Task brief - Give back, word for word, every line from the one containing "to rule csv file." to the end of the listing, and nothing more.

++++ Dataset ++++

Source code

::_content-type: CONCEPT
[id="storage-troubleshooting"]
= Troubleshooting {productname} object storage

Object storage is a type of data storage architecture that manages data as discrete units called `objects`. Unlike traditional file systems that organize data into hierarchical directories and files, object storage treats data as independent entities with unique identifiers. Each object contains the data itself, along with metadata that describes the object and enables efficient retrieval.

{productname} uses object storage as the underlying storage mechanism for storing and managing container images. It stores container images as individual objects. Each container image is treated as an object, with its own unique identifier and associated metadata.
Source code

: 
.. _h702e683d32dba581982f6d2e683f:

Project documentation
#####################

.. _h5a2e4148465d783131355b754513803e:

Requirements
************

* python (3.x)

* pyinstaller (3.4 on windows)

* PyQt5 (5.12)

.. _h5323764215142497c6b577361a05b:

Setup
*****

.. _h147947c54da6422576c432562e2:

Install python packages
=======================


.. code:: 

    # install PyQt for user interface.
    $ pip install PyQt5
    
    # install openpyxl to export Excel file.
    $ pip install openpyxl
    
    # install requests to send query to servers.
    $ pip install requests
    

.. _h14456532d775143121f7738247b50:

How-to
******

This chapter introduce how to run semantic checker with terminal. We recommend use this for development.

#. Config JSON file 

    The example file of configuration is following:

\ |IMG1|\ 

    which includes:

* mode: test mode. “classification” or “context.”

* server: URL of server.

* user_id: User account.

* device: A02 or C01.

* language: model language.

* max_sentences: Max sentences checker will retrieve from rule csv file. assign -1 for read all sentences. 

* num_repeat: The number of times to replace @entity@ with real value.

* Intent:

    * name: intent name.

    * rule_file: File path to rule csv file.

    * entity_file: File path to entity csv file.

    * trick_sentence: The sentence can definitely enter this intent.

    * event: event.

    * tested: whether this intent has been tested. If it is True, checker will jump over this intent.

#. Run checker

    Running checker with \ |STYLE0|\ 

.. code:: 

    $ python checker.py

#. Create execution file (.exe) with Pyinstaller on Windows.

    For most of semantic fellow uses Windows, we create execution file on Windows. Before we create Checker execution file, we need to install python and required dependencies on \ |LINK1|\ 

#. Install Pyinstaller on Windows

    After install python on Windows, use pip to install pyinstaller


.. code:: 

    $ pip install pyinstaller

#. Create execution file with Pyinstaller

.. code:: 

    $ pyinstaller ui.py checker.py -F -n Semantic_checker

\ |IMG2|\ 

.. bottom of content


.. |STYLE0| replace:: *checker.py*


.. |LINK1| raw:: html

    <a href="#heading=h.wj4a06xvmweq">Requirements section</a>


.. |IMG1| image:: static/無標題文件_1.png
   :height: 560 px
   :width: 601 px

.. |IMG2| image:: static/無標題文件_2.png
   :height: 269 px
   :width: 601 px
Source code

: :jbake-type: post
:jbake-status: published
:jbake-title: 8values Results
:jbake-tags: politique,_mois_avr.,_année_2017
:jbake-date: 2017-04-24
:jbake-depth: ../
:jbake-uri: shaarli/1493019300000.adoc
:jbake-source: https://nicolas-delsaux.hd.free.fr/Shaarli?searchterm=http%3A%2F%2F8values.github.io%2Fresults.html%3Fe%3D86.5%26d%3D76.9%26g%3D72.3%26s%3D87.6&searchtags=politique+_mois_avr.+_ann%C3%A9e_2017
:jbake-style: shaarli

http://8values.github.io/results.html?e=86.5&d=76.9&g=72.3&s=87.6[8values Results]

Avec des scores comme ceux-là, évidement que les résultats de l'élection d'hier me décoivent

++++

Output for this task -
    * rule_file: File path to rule csv file.

    * entity_file: File path to entity csv file.

    * trick_sentence: The sentence can definitely enter this intent.

    * event: event.

    * tested: whether this intent has been tested. If it is True, checker will jump over this intent.

#. Run checker

    Running checker with \ |STYLE0|\ 

.. code:: 

    $ python checker.py

#. Create execution file (.exe) with Pyinstaller on Windows.

    For most of semantic fellow uses Windows, we create execution file on Windows. Before we create Checker execution file, we need to install python and required dependencies on \ |LINK1|\ 

#. Install Pyinstaller on Windows

    After install python on Windows, use pip to install pyinstaller


.. code:: 

    $ pip install pyinstaller

#. Create execution file with Pyinstaller

.. code:: 

    $ pyinstaller ui.py checker.py -F -n Semantic_checker

\ |IMG2|\ 

.. bottom of content


.. |STYLE0| replace:: *checker.py*


.. |LINK1| raw:: html

    <a href="#heading=h.wj4a06xvmweq">Requirements section</a>


.. |IMG1| image:: static/無標題文件_1.png
   :height: 560 px
   :width: 601 px

.. |IMG2| image:: static/無標題文件_2.png
   :height: 269 px
   :width: 601 px
Source code

: :jbake-type: post
:jbake-status: published
:jbake-title: 8values Results
:jbake-tags: politique,_mois_avr.,_année_2017
:jbake-date: 2017-04-24
:jbake-depth: ../
:jbake-uri: shaarli/1493019300000.adoc
:jbake-source: https://nicolas-delsaux.hd.free.fr/Shaarli?searchterm=http%3A%2F%2F8values.github.io%2Fresults.html%3Fe%3D86.5%26d%3D76.9%26g%3D72.3%26s%3D87.6&searchtags=politique+_mois_avr.+_ann%C3%A9e_2017
:jbake-style: shaarli

http://8values.github.io/results.html?e=86.5&d=76.9&g=72.3&s=87.6[8values Results]

Avec des scores comme ceux-là, évidement que les résultats de l'élection d'hier me décoivent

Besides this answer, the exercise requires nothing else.